Sebabnya Yan-san-pay disebut aliran Yan-san dan Siongsan-pay disebut aliran Siong-san adalah karena tempat kediaman ketua masing2 berada di Yan-san dan Siong-san, kedua gunung yang cukup ternama.

Kini demi pemusatan tenaga, "Ciu-to" atau Tojin arak Thian-bun Totiang serta "Si-ni" atau Nikoh penyair Ting-sian Suthay, tidak segan2 meninggalkan pangkalan masing2 dan hijrah ke Thay-san. Dari sini dapat diukur betapa kukuh persatuan mereka, sebab itu juga, biarpun "Lima Besar' sudah hilang dua dan tinggal Tionggoan-samyu yang lemah, toh Mo-kau tidak berani meremehkannya dan sembarangan mengganggu, begitu juga Say-koan tidak berani menyatroninya.

Dengan pemusatan kekuatan ketiga aliran itu, dengan sendirinya harta kekayaan ketiga aliran itupun terhimpun disitu.
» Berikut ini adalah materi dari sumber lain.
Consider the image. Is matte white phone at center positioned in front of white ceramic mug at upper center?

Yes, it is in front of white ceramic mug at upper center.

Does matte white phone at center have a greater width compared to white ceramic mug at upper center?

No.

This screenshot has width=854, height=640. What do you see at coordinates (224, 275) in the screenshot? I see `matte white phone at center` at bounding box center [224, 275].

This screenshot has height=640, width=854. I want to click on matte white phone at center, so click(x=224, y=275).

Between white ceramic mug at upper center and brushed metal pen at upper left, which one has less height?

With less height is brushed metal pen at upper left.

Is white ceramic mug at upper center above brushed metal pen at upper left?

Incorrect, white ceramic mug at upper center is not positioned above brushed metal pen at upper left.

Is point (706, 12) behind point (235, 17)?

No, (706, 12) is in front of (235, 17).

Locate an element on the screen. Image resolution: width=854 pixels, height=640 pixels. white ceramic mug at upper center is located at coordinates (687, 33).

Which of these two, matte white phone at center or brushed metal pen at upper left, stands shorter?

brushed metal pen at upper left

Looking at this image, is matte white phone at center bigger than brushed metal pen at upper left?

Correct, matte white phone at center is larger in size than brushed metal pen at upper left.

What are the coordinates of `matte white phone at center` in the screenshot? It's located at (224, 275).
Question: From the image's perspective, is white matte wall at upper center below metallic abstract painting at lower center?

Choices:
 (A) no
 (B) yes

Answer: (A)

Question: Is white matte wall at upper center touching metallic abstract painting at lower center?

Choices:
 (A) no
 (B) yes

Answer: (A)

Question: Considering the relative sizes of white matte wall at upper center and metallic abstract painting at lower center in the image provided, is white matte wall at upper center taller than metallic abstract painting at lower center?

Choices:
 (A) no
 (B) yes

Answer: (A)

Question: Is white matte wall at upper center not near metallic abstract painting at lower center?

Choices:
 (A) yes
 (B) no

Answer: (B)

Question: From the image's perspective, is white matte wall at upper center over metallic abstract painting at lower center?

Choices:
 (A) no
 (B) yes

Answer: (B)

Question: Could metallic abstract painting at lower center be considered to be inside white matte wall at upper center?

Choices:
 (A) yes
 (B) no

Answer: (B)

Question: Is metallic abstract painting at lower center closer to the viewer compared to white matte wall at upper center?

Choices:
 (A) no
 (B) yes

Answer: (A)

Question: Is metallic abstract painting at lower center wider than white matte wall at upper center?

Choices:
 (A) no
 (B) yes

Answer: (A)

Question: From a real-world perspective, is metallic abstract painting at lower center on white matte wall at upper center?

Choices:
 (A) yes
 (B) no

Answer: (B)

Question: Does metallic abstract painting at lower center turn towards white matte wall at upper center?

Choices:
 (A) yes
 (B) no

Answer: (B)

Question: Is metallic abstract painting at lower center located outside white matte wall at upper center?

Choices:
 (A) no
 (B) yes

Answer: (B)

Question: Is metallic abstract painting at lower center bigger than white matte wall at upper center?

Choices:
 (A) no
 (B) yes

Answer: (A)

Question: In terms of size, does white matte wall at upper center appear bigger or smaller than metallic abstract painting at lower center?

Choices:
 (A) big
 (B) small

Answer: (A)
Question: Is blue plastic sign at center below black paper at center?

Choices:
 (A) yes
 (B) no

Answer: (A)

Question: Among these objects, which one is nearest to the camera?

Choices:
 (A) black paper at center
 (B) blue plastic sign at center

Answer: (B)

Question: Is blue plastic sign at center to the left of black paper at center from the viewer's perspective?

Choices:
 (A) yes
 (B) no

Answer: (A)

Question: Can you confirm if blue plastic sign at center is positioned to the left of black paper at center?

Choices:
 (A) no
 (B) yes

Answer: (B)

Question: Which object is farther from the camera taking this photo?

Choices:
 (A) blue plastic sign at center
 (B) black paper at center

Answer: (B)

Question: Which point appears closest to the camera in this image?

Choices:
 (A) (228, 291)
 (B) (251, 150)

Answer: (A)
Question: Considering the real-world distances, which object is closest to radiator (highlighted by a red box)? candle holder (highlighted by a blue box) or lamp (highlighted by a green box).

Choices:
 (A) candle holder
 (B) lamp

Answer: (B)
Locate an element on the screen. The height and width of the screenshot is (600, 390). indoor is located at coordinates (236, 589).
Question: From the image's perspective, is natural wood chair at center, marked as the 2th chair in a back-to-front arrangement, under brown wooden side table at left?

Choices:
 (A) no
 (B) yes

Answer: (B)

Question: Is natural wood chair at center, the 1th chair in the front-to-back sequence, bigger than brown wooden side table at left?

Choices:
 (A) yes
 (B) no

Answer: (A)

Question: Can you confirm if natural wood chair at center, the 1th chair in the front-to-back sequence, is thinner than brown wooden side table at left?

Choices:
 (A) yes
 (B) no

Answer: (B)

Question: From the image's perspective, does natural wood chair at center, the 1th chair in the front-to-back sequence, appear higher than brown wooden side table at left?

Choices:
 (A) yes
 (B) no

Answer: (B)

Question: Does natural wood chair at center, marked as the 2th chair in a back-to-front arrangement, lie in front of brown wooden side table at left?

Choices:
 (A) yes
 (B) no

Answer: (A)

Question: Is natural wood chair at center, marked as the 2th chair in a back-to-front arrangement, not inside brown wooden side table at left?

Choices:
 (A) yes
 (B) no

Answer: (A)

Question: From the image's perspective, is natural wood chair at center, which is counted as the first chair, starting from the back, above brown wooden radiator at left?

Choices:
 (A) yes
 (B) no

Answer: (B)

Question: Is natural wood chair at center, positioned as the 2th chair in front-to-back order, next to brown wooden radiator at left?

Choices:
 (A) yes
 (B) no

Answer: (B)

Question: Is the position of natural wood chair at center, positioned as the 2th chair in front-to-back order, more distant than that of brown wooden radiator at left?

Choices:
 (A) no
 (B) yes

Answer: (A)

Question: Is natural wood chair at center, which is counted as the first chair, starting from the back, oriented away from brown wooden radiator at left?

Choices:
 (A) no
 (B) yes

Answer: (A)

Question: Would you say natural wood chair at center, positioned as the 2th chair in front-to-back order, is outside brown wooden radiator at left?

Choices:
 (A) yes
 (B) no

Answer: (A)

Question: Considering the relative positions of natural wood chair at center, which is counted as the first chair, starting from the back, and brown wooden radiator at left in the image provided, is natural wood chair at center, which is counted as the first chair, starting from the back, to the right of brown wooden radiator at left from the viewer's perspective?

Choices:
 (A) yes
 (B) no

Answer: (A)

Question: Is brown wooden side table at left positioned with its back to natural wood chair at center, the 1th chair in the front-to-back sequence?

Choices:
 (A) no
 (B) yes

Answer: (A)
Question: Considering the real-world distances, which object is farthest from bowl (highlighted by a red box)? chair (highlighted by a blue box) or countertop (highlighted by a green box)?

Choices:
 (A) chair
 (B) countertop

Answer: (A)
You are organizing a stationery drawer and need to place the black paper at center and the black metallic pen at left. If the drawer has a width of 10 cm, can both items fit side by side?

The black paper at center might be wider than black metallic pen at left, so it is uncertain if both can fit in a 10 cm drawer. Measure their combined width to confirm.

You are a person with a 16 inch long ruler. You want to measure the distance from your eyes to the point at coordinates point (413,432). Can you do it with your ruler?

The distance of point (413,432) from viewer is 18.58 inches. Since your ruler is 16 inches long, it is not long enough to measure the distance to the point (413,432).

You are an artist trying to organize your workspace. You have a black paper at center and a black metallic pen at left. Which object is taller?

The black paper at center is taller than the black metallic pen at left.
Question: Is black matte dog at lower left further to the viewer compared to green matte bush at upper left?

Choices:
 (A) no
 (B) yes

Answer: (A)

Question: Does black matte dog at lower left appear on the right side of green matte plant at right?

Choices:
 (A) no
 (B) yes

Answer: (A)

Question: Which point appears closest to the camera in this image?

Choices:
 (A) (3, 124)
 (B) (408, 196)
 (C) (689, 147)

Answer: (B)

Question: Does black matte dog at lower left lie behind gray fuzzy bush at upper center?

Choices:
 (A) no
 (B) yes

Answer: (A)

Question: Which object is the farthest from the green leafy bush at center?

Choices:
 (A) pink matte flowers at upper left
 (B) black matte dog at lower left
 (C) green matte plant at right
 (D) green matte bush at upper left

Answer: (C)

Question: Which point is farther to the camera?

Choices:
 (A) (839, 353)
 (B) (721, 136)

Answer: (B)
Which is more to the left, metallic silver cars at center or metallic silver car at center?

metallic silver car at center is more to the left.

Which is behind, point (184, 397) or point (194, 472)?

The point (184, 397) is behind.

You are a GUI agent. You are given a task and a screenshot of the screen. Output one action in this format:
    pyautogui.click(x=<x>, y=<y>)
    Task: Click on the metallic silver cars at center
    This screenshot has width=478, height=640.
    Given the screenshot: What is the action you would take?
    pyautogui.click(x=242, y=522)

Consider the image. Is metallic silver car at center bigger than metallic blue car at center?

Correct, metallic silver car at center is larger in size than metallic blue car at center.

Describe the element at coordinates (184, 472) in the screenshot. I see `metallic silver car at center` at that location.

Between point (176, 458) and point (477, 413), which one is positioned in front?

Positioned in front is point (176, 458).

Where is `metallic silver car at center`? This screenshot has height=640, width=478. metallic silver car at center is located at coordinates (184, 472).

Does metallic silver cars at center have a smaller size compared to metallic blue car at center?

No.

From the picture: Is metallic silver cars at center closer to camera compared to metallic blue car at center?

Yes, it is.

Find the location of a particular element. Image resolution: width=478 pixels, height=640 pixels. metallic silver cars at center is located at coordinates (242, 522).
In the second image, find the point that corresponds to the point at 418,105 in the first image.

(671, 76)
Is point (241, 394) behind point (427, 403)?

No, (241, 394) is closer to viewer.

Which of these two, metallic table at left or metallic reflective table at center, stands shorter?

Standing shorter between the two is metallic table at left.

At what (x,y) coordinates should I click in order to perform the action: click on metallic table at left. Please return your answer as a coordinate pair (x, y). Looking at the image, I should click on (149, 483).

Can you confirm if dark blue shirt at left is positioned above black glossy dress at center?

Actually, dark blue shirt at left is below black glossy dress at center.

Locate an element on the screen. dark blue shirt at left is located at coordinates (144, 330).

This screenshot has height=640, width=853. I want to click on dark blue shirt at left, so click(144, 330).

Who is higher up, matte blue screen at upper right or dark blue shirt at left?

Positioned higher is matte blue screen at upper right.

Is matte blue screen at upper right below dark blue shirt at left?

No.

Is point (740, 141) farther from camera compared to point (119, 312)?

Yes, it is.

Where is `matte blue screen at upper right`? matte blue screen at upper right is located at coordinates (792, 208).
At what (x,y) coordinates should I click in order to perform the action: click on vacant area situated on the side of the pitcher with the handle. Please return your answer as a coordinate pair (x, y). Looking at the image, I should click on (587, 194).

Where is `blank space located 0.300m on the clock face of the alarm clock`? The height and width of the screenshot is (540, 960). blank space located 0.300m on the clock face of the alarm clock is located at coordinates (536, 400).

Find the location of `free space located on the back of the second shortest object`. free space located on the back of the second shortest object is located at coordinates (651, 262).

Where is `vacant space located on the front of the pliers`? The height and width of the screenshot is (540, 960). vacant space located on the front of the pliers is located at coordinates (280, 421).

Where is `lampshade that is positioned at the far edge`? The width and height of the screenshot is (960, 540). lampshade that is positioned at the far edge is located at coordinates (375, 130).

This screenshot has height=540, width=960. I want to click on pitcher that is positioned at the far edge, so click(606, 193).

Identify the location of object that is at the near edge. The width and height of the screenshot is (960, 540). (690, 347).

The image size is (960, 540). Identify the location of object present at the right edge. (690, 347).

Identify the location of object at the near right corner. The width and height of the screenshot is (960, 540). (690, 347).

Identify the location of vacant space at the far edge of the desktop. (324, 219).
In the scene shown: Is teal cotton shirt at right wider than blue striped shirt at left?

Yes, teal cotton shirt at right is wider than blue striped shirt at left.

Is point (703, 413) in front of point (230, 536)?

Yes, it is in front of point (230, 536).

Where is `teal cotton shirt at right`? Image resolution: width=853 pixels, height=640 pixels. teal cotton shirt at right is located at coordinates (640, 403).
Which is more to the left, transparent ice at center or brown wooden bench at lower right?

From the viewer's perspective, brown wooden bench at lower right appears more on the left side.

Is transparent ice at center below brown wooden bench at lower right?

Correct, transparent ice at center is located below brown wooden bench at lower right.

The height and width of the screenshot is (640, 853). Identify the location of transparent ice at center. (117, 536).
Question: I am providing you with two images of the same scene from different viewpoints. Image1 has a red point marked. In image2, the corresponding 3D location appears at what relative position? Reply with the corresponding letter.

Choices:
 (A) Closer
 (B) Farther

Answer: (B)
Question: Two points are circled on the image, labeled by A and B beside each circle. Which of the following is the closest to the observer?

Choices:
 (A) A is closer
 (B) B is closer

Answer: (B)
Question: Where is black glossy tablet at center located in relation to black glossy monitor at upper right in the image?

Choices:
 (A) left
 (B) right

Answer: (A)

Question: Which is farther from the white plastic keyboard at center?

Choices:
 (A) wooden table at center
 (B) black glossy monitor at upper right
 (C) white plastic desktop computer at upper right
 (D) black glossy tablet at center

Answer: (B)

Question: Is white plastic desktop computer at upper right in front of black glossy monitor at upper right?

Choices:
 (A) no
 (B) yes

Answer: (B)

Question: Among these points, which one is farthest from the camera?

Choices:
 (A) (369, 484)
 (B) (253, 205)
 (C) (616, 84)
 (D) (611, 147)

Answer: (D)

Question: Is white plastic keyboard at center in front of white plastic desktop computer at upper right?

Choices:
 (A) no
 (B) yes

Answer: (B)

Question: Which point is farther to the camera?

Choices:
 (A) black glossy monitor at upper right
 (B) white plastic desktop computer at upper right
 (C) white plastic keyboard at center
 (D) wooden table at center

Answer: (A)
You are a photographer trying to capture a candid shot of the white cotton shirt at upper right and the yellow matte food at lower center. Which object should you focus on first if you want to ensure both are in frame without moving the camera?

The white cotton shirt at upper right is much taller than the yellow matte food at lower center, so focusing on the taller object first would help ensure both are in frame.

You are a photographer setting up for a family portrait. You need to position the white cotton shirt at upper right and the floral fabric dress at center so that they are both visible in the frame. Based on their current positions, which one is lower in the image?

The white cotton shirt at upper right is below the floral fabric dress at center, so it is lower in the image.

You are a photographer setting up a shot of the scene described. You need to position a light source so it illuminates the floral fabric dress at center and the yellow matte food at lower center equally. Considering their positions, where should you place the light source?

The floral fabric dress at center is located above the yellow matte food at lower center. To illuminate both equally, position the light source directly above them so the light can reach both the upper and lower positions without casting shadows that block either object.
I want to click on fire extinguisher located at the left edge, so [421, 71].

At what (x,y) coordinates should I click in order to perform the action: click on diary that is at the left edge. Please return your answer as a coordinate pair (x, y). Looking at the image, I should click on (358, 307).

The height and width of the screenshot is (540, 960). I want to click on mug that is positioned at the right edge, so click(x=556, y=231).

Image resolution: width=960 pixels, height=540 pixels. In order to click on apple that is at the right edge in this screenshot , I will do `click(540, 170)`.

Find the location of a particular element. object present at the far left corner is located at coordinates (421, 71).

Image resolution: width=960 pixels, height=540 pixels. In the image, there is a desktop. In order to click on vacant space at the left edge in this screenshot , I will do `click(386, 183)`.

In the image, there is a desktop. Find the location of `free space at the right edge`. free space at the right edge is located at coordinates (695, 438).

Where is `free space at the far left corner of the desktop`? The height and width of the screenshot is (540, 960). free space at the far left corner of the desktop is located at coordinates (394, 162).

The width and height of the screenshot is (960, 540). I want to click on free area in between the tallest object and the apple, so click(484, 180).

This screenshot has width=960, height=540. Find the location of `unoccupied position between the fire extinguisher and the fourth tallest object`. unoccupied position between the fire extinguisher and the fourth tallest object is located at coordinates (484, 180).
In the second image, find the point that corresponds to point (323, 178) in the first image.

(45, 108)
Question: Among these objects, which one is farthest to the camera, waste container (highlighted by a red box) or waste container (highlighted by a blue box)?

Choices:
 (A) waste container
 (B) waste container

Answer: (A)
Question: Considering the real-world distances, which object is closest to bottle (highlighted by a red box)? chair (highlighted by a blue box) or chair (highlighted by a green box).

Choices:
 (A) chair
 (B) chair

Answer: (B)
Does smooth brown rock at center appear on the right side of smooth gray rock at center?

Maka gedung keluarga Wi yang dijadikan tempat tamu Thay-san-pay ini lantas berubah menjadi tempat resmi penerimaan tamu bagi Tionggoan-samyu, selama ini sudah banyak juga orang gagah yang telah menggabungkan diri, Begitulah setelah jelas keadaannya, segera Peng-say menuju ke Thay-san untuk menggabungkan diri. Thay-san terletak tidak jauh dari kota Cu-joan, penjagaan sangat keras, tanpa melampaui penyambutan Cu joan-hwe-koan, yaitu gedung tamu bekas kediaman Wi Kay-hou itu, jangan harap orang akan dapat naik ke atas gunung. Oleh sebab itu Peng-say mendatangi juga gedung keluarga Wi itu.

Tiga hari dia tinggal disitu, petugas mengatur pada hari ini Peng-say boleh naik ke Thay-san, maka anak muda itu diberitahu agar siap untuk berangkat, agar Peng-say tidak menyesal, petugas itu memberitahu pula bahwa selain Peng-say masih ada juga tamu lain yang menunggu lebih dari tiga hari.

Rupanya untuk bertemu dengan Sam-yu telah diadakan peraturan yang cukup ketat, begitu pula bagi peminat yang ingin menggabungkan diri dengan persekutuan tiga serangkai itu, selain harus diuji langsung oleh Sam-yu, habis itu harus bersumpah setia dengan minum arak berdarah.

Meski Tionggoan-samyu bukan suatu organisasi, tapi setiap orang yang masuk perserikatan dengan sendirinya dianggap sebagai anak buah Samyu dan harus memakai baju yang bersulam simbul Siong (cemara), Tiok (bambu) dan Bwe (sakura). Bila melihat simbul itu, orang Kangouw akan segera tahu orang ini adalah anggota perserikatan Tionggoan-samyu.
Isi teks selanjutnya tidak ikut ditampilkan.